Texte intégral
RÉPUBLIQUE FRANÇAISE
AU NOM DU PEUPLE FRANÇAIS
COUR D'APPEL DE PARIS
L. 742-1 et suivants du Code de l'entrée et du séjour
des étrangers et du droit d'asile
ORDONNANCE DU 21 FEVRIER 2024
(1 pages)
Numéro d'inscription au répertoire général et de décision : B N° RG 24/00828 - N° Portalis 35L7-V-B7I-CI5O2
Décision déférée : ordonnance rendue le 19 février 2024, à 13h38, par le juge des libertés et de la détention du tribunal judiciaire d'Evry
Nous, Elise Thevenin-Scott, conseillère à la cour d'appel de Paris, agissant par délégation du premier président de cette cour, assistée de Roxanne Therasse, greffière aux débats et au prononcé de l'ordonnance,
APPELANT :
M. [C] [S]
né le 02 mars 1993 à [Localité 2], de nationalité sénégalaise
RETENU au centre de rétention : [Localité 1]

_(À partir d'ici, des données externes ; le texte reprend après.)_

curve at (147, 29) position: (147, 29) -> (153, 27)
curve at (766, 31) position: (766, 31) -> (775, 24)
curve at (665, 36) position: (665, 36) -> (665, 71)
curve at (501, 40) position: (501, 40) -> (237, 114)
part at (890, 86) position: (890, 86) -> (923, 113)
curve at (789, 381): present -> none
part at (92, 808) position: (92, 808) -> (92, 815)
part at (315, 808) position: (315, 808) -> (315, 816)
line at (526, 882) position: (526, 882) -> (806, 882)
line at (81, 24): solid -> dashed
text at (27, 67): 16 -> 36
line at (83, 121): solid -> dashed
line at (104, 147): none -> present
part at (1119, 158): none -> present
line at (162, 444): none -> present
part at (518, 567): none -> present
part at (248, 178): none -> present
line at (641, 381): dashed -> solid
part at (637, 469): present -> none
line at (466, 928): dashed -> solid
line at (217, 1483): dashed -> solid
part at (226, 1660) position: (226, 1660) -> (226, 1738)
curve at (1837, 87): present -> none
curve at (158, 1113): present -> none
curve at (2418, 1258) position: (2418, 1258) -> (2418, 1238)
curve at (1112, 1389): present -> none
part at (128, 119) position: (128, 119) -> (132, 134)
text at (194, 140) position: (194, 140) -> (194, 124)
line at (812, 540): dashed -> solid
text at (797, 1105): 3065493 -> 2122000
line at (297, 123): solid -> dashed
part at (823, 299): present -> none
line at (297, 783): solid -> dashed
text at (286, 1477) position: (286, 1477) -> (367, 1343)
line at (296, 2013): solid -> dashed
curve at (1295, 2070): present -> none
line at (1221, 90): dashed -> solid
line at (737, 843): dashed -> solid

assisté de Me Henri-Louis Dahhan, avocat au barreau de Paris substitué à l'audience par Me Clémentine Carlet, avocat de permanence au barreau de Paris et de Mme [K] [T] (Interprète en peulh) tout au long de la procédure devant la cour et lors de la notification de la présente ordonnance, serment préalablement prêté
INTIMÉ :
LE PREFET DES HAUTS-DE-SEINE
représenté par Me Emilie Valmier-Rocheblave du cabinet Mathieu & Associés, avocat au barreau de Paris
MINISTÈRE PUBLIC, avisé de la date et de l'heure de l'audience
ORDONNANCE :
- contradictoire
- prononcée en audience publique
- Vu l'ordonnance du 19 février 2024 du juge des libertés et de la détention du tribunal judiciaire d'Evry ordonnant la jonction de la procédure introduite par Monsieur le préfet des Hauts-de-Seine enregistrée sous le N° 24/00097 - N° Portalis DB3Q-W-B7I-P5LG et celle introduite par M. [C] [S] enregistrée sous le N° 24/00098 ;
- sur la régularité de la décision de placement en rétention : déclarant la décision prononcée à l' encontre M. [C] [S] régulière et ordonnant en conséquence le maintien en rétention de M. [C] [S] dans des locaux ne relevant pas de l'administration pénitentiaire ;
- sur la prolongation de la mesure de rétention : rejetant les moyens de nullité, déclarant la requête en prolongation de la rétention administrative de Monsieur le Préfet des Hauts-de- Seine recevable, déclarant la procédure diligentée à l'encontre de M. [C] [S] régulière, ordonnant la prolongation de la rétention de M. [C] [S] pour une durée de vingt-huit jours à compter du 18 février 2024 à 15h30, jusqu'au 17 mars 2024 à 15h30 dans les locaux ne relevant pas de l'administration pénitentiaire et lui rappelant son obligation de quitter le territoire français en application de l'article L. 744-1I al 1er du code de l'entrée et du séjour des étrangers et du droit d'asile ;
- Vu l'appel motivé interjeté le 19 février 2024, à 18h52, par M. [C] [S] ;
- Vu le courriel de Me Dahhan reçu au greffe de la Cour le 21 février 2024 à 11h35 sollicitant l'avocat de permanence pour son client ;
- Après avoir entendu les observations :
- de M. [C] [S], assisté de son avocat, qui demande l'infirmation de l'ordonnance ;
- du conseil du préfet des Hauts-de-Seine tendant à la confirmation de l'ordonnance ;
SUR QUOI,
Monsieur [C] [S] demande l'infirmation de l'ordonnance du juge des libertés et de la détention de Evry en date du 19 février 2024 ayant autorisé une première prolongation de la mesure de rétention aux motifs que :
La garde à vue serait l'objet de diverses irrégularités tenant au défaut d'alimentation de Monsieur [S], à l'avis de l'avocat, au délai excessif de transfert au centre de rétention administrative
L'administration ne démontre pas avoir saisi les autorités consulaires compétentes.
Réponse de la cour :
- Sur la régularité de la garde à vue
Il appartient au juge judiciaire, en sa qualité de gardien de la liberté individuelle, de se prononcer sur les irrégularités, invoquées par l'étranger, affectant les procédures préalables à la notification de la décision de placement en rétention. (2e Civ., 28 juin 1995, pourvoi n° 94-50.002, 2e Civ., 28 juin 1995, pourvoi n° 94-50.006,, 2e Civ., 28 juin 1995, pourvoi n° 94-50.005).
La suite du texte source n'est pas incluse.